Extracted information »
<<<<

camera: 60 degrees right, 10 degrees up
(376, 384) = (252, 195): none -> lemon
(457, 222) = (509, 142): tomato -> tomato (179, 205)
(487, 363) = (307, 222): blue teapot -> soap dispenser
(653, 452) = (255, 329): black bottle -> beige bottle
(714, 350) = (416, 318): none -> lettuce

>>>>
<<<<

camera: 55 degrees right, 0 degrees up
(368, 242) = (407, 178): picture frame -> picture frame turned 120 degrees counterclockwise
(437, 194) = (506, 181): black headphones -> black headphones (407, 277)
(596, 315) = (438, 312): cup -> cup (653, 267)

>>>>

Everything from the line containing "(368, 242) = (407, 178): picture" through the line containing "(596, 315) = (438, 312): cup" in the material above should be retyped exactly, both ends included, and nothing more.

(368, 242) = (407, 178): picture frame -> picture frame turned 120 degrees counterclockwise
(437, 194) = (506, 181): black headphones -> black headphones (407, 277)
(596, 315) = (438, 312): cup -> cup (653, 267)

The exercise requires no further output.